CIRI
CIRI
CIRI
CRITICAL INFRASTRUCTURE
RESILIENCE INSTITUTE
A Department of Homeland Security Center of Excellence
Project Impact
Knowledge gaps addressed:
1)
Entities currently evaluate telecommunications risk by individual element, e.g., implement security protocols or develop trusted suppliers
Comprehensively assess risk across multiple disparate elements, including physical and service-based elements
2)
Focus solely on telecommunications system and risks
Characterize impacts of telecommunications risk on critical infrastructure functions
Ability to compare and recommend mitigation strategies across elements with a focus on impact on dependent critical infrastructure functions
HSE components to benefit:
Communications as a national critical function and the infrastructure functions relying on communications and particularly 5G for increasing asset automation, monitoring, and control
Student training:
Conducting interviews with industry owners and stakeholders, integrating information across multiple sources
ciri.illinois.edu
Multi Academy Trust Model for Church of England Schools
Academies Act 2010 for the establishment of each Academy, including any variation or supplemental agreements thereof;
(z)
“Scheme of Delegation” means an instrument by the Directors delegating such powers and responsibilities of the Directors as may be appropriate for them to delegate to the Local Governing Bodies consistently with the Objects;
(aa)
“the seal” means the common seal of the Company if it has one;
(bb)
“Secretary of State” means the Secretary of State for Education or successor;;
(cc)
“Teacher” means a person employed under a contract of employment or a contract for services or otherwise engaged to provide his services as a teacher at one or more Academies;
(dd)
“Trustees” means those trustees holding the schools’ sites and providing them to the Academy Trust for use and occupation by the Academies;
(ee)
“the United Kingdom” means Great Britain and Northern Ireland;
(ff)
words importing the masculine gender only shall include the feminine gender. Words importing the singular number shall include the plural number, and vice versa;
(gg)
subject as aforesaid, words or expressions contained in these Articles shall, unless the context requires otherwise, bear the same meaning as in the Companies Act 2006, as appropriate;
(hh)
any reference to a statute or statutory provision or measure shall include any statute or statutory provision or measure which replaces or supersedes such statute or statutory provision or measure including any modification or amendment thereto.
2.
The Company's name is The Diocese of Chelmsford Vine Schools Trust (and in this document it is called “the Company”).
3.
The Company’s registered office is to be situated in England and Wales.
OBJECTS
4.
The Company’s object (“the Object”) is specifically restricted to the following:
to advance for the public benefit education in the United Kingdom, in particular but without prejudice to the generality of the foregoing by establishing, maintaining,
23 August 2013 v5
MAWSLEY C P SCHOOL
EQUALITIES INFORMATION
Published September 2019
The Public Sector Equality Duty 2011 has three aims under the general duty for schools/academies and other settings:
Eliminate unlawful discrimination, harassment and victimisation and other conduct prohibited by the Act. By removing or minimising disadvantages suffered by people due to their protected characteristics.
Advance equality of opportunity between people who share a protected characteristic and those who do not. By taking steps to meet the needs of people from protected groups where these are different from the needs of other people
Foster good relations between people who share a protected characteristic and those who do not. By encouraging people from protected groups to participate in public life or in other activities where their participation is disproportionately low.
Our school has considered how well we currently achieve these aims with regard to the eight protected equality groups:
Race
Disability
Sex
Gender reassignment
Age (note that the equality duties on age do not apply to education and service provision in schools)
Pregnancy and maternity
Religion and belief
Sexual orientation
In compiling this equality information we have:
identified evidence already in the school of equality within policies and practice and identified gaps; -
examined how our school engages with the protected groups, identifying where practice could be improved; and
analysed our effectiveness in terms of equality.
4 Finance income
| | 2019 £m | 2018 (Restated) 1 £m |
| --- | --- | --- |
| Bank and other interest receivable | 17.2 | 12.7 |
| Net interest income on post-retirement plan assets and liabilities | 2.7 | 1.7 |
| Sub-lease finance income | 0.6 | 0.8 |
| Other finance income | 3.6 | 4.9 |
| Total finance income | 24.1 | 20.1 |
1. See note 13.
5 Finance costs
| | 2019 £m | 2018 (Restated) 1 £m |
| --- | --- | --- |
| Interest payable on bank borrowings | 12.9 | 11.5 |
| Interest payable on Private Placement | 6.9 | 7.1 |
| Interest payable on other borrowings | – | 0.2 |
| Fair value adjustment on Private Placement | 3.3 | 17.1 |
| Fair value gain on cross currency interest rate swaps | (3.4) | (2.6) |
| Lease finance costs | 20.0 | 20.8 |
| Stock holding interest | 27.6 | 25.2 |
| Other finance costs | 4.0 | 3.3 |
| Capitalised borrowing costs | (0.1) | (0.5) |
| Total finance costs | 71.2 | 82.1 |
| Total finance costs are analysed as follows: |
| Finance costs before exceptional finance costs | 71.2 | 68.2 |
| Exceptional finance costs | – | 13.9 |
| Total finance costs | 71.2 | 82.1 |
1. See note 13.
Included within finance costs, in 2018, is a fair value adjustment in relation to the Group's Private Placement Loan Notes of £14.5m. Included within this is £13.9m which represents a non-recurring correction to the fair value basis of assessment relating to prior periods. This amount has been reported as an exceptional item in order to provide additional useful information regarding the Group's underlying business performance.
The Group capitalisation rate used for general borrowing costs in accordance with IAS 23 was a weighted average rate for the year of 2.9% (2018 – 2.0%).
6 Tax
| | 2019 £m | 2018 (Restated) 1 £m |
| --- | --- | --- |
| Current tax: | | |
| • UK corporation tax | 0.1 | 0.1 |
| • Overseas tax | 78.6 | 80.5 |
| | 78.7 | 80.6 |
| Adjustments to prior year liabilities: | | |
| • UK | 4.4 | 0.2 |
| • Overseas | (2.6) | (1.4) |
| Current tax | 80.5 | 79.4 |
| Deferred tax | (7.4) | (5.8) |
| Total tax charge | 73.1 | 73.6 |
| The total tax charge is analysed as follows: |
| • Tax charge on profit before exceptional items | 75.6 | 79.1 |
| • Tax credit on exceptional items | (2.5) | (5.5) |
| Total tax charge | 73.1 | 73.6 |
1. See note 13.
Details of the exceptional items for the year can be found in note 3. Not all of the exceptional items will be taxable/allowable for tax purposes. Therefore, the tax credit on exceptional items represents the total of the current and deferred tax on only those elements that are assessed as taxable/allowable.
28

» Goal of the exercise: Write out all the material exactly.

» Result below:
CIRI
CIRI
CIRI
CRITICAL INFRASTRUCTURE
RESILIENCE INSTITUTE
A Department of Homeland Security Center of Excellence
Project Impact
Knowledge gaps addressed:
1)
Entities currently evaluate telecommunications risk by individual element, e.g., implement security protocols or develop trusted suppliers
Comprehensively assess risk across multiple disparate elements, including physical and service-based elements
2)
Focus solely on telecommunications system and risks
Characterize impacts of telecommunications risk on critical infrastructure functions
Ability to compare and recommend mitigation strategies across elements with a focus on impact on dependent critical infrastructure functions
HSE components to benefit:
Communications as a national critical function and the infrastructure functions relying on communications and particularly 5G for increasing asset automation, monitoring, and control
Student training:
Conducting interviews with industry owners and stakeholders, integrating information across multiple sources
ciri.illinois.edu
Multi Academy Trust Model for Church of England Schools
Academies Act 2010 for the establishment of each Academy, including any variation or supplemental agreements thereof;
(z)
“Scheme of Delegation” means an instrument by the Directors delegating such powers and responsibilities of the Directors as may be appropriate for them to delegate to the Local Governing Bodies consistently with the Objects;
(aa)
“the seal” means the common seal of the Company if it has one;
(bb)
“Secretary of State” means the Secretary of State for Education or successor;;
(cc)
“Teacher” means a person employed under a contract of employment or a contract for services or otherwise engaged to provide his services as a teacher at one or more Academies;
(dd)
“Trustees” means those trustees holding the schools’ sites and providing them to the Academy Trust for use and occupation by the Academies;
(ee)
“the United Kingdom” means Great Britain and Northern Ireland;
(ff)
words importing the masculine gender only shall include the feminine gender. Words importing the singular number shall include the plural number, and vice versa;
(gg)
subject as aforesaid, words or expressions contained in these Articles shall, unless the context requires otherwise, bear the same meaning as in the Companies Act 2006, as appropriate;
(hh)
any reference to a statute or statutory provision or measure shall include any statute or statutory provision or measure which replaces or supersedes such statute or statutory provision or measure including any modification or amendment thereto.
2.
The Company's name is The Diocese of Chelmsford Vine Schools Trust (and in this document it is called “the Company”).
3.
The Company’s registered office is to be situated in England and Wales.
OBJECTS
4.
The Company’s object (“the Object”) is specifically restricted to the following:
to advance for the public benefit education in the United Kingdom, in particular but without prejudice to the generality of the foregoing by establishing, maintaining,
23 August 2013 v5
MAWSLEY C P SCHOOL
EQUALITIES INFORMATION
Published September 2019
The Public Sector Equality Duty 2011 has three aims under the general duty for schools/academies and other settings:
Eliminate unlawful discrimination, harassment and victimisation and other conduct prohibited by the Act. By removing or minimising disadvantages suffered by people due to their protected characteristics.
Advance equality of opportunity between people who share a protected characteristic and those who do not. By taking steps to meet the needs of people from protected groups where these are different from the needs of other people
Foster good relations between people who share a protected characteristic and those who do not. By encouraging people from protected groups to participate in public life or in other activities where their participation is disproportionately low.
Our school has considered how well we currently achieve these aims with regard to the eight protected equality groups:
Race
Disability
Sex
Gender reassignment
Age (note that the equality duties on age do not apply to education and service provision in schools)
Pregnancy and maternity
Religion and belief
Sexual orientation
In compiling this equality information we have:
identified evidence already in the school of equality within policies and practice and identified gaps; -
examined how our school engages with the protected groups, identifying where practice could be improved; and
analysed our effectiveness in terms of equality.
4 Finance income
| | 2019 £m | 2018 (Restated) 1 £m |
| --- | --- | --- |
| Bank and other interest receivable | 17.2 | 12.7 |
| Net interest income on post-retirement plan assets and liabilities | 2.7 | 1.7 |
| Sub-lease finance income | 0.6 | 0.8 |
| Other finance income | 3.6 | 4.9 |
| Total finance income | 24.1 | 20.1 |
1. See note 13.
5 Finance costs
| | 2019 £m | 2018 (Restated) 1 £m |
| --- | --- | --- |
| Interest payable on bank borrowings | 12.9 | 11.5 |
| Interest payable on Private Placement | 6.9 | 7.1 |
| Interest payable on other borrowings | – | 0.2 |
| Fair value adjustment on Private Placement | 3.3 | 17.1 |
| Fair value gain on cross currency interest rate swaps | (3.4) | (2.6) |
| Lease finance costs | 20.0 | 20.8 |
| Stock holding interest | 27.6 | 25.2 |
| Other finance costs | 4.0 | 3.3 |
| Capitalised borrowing costs | (0.1) | (0.5) |
| Total finance costs | 71.2 | 82.1 |
| Total finance costs are analysed as follows: |
| Finance costs before exceptional finance costs | 71.2 | 68.2 |
| Exceptional finance costs | – | 13.9 |
| Total finance costs | 71.2 | 82.1 |
1. See note 13.
Included within finance costs, in 2018, is a fair value adjustment in relation to the Group's Private Placement Loan Notes of £14.5m. Included within this is £13.9m which represents a non-recurring correction to the fair value basis of assessment relating to prior periods. This amount has been reported as an exceptional item in order to provide additional useful information regarding the Group's underlying business performance.
The Group capitalisation rate used for general borrowing costs in accordance with IAS 23 was a weighted average rate for the year of 2.9% (2018 – 2.0%).
6 Tax
| | 2019 £m | 2018 (Restated) 1 £m |
| --- | --- | --- |
| Current tax: | | |
| • UK corporation tax | 0.1 | 0.1 |
| • Overseas tax | 78.6 | 80.5 |
| | 78.7 | 80.6 |
| Adjustments to prior year liabilities: | | |
| • UK | 4.4 | 0.2 |
| • Overseas | (2.6) | (1.4) |
| Current tax | 80.5 | 79.4 |
| Deferred tax | (7.4) | (5.8) |
| Total tax charge | 73.1 | 73.6 |
| The total tax charge is analysed as follows: |
| • Tax charge on profit before exceptional items | 75.6 | 79.1 |
| • Tax credit on exceptional items | (2.5) | (5.5) |
| Total tax charge | 73.1 | 73.6 |
1. See note 13.
Details of the exceptional items for the year can be found in note 3. Not all of the exceptional items will be taxable/allowable for tax purposes. Therefore, the tax credit on exceptional items represents the total of the current and deferred tax on only those elements that are assessed as taxable/allowable.
28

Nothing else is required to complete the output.